INTERPRT is a research agency that engages with environmental justice and human rights. Through spatial and visual investigations by its team of academics, architects, and spatial designers, working in collaboration with civil society organizations, international lawyers, scientists, NGOs, journalists, and leading cultural institutions worldwide, they focus on the representation of difficult-to-trace environmental destruction and resistance to extractive projects mounted by indigenous, minority and marginalized groups.
In their new work for Helsinki Biennial 2023, INTERPRT asks if the Nordic truth commissions can sufficiently expose and examine the colonial history of assimilation, land dispossession and other forms of state violence that continue in the present in the form of green colonialism.
The project is a further exploration of INTERPRT’s long-standing collective research and advocacy concerns.
For Helsinki, INTERPRT have produced a multimedia report and installation combining visual and cartographic evidence, environmental data, spatial methodologies with field research, interviews, and archival sources. In particular, the project will tell the spatial story of the ongoing legal struggle between Sámi reindeer herder communities and wind power projects in Øyfjellet in Nordland county in Northern Norway. The aim is to create a new form of data journalism project in cooperation with Sámi journalists, archaeologists, and researchers that critically engages with transitional and climate justice in the colonial present.

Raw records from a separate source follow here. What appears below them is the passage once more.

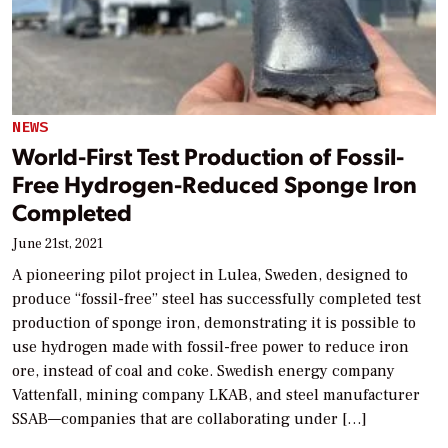
NEWS
World-First Test Production of Fossil-
Free Hydrogen-Reduced Sponge Iron
Completed
June 21st, 2021
A pioneering pilot project in Lulea, Sweden, designed to
produce “fossil-free” steel has successfully completed test
production of sponge iron, demonstrating it is possible to
use hydrogen made with fossil-free power to reduce iron
ore, instead of coal and coke. Swedish energy company
Vattenfall, mining company LKAB, and steel manufacturer
SSAB—companies that are collaborating under […]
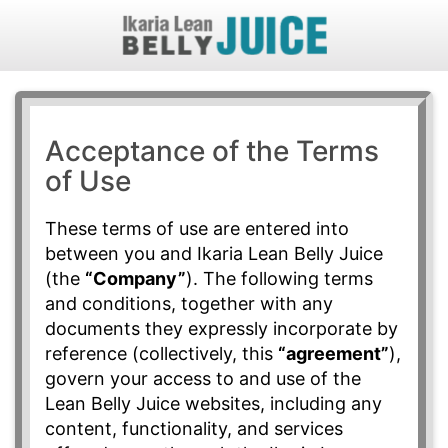
Acceptance of the Terms
of Use
These terms of use are entered into
between you and Ikaria Lean Belly Juice
(the
“Company”
). The following terms
and conditions, together with any
documents they expressly incorporate by
reference (collectively, this
“agreement”
),
govern your access to and use of the
Lean Belly Juice websites, including any
content, functionality, and services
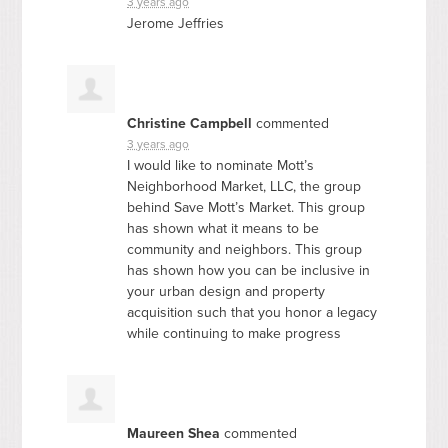
3 years ago
Jerome Jeffries
Christine Campbell
commented
3 years ago
I would like to nominate Mott’s
Neighborhood Market,
LLC
, the group
behind Save Mott’s Market. This group
has shown what it means to be
community and neighbors. This group
has shown how you can be inclusive in
your urban design and property
acquisition such that you honor a legacy
while continuing to make progress
Maureen Shea
commented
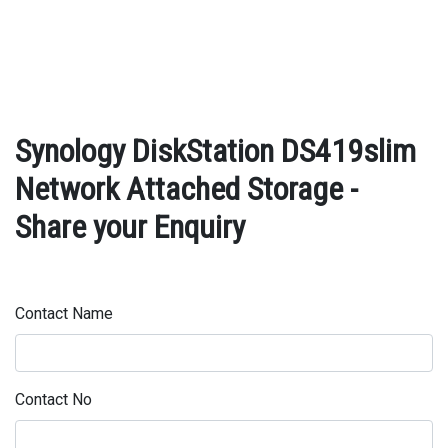
Synology DiskStation DS419slim
Network Attached Storage -
Share your Enquiry
Contact Name
Contact No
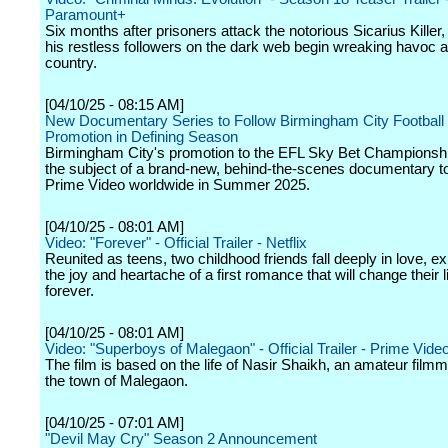
Paramount+
Six months after prisoners attack the notorious Sicarius Killer, 
his restless followers on the dark web begin wreaking havoc al
country.
[04/10/25 - 08:15 AM]
New Documentary Series to Follow Birmingham City Football 
Promotion in Defining Season
Birmingham City's promotion to the EFL Sky Bet Championship
the subject of a brand-new, behind-the-scenes documentary t
Prime Video worldwide in Summer 2025.
[04/10/25 - 08:01 AM]
Video: "Forever" - Official Trailer - Netflix
Reunited as teens, two childhood friends fall deeply in love, e
the joy and heartache of a first romance that will change their 
forever.
[04/10/25 - 08:01 AM]
Video: "Superboys of Malegaon" - Official Trailer - Prime Vide
The film is based on the life of Nasir Shaikh, an amateur film
the town of Malegaon.
[04/10/25 - 07:01 AM]
"Devil May Cry" Season 2 Announcement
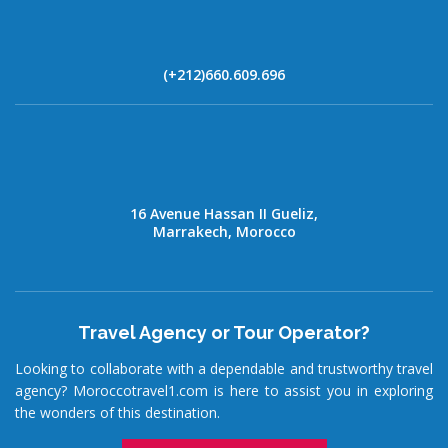
(+212)660.609.696
16 Avenue Hassan II Gueliz,
Marrakech, Morocco
Travel Agency or Tour Operator?
Looking to collaborate with a dependable and trustworthy travel
agency? Moroccotravel1.com is here to assist you in exploring
the wonders of this destination.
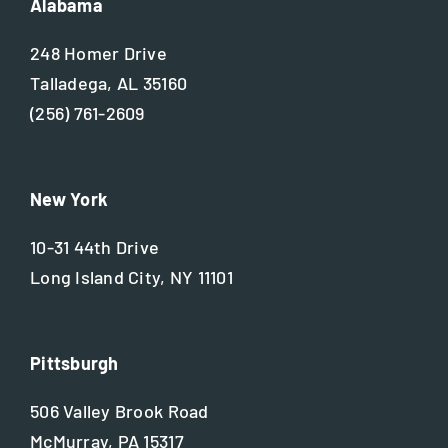
Alabama
248 Homer Drive
Talladega, AL 35160
(256) 761-2609
New York
10-31 44th Drive
Long Island City, NY 11101
Pittsburgh
506 Valley Brook Road
McMurray, PA 15317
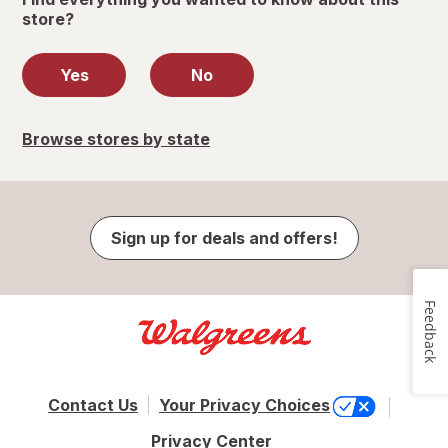
store?
Yes
No
Browse stores by state
Sign up for deals and offers!
Feedback
Contact Us
Your Privacy Choices
Privacy Center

In 2018, INTERPRT’s Nabil Ahmed, together with the Office for Contemporary Art Norway (OCA), initiated the ‘Fighting Environmental Crime in West Papua’ workshop for OCA’s ‘Let the River Flow’ exhibition, which dealt with the role of Sámi artists in the Alta Action and contemporary artistic positions on eco-political indigenous struggles and rights to self-determination. The Alta Action (c. 1978 – 82) involved Sámi and non-Sámi activists staging massive protests against the construction of a hydroelectric power plant on the Alta River.
The workshop brought together West Papuan leaders, and human rights defenders fighting for self-determination in dialogue with their Sámi counterparts. We met at the Árdna – the Sámi cultural building of The Arctic University of Norway’s Centre for Sámi Studies in Tromsø. The workshop created the opportunity for our honoured guests from West Papua to share stories of their struggles against industrial mining and oppression by the Indonesian state, which INTERPRT has also been documenting since 2014.
At the Árdna hangs ‘The Crows/Garjjat’ (1981), an artwork on the Alta action by the Sámi artist Britta Marakatt-Labba. In the work, a long line of crows flies in from the distant horizon in a landscape of snow and ice. As the crows swoop down, they turn into police officers who attack the Sámi seated by their lavvos (shelters). Upon seeing ‘The Crows’, Mama Yosepha Alomang – a Papuan community leader who has led the resistance to mining on her ancestral land over many decades – said to us that this was also what happened to her people. Her words still resonate with us today.
Øyfjellet, Norway’s largest windfarm disrupts reindeer migration routes of Sámi herders in Jillen-Njaarke Sámi reindeer herding district, Nordland County, Norway. Credit: INTERPRT, 2023.
INTERPRT’s recent international and institutional exhibitions include Forensic Architecture: Towards an Investigative Aesthetics, MACBA, Barcelona, Spain (2017); The Oceanic, NTU CCA, Singapore (2018); Dhaka Art Summit, Dhaka, Bangladesh (2018), Museum of Modern Art, Warsaw, Poland (2019); Biennale Warszawa, Warsaw, Poland (2020), The Ocean, Bergen Kunsthall, Bergen, Norway (2021) and Mining the Abyss, Istanbul Biennale, Istanbul (2022).